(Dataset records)
"""
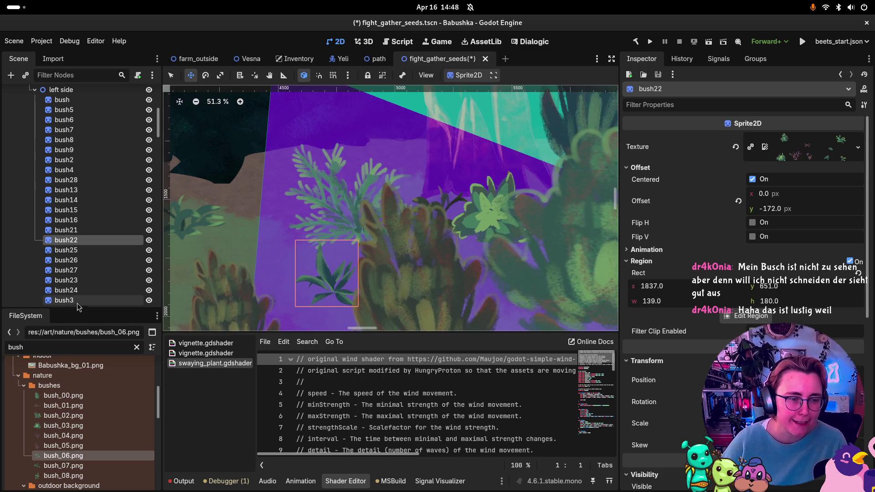
mouse_move(63, 465)
left_mouse_down()
mouse_move(410, 296)
mouse_move(820, 151)
left_mouse_up()
left_click(849, 261)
"""
• _Exercise directions_
Without changing a word, retype the data above and omit its pictures.

• _Output for this exercise_
mouse_move(63, 465)
left_mouse_down()
mouse_move(410, 296)
mouse_move(820, 151)
left_mouse_up()
left_click(849, 261)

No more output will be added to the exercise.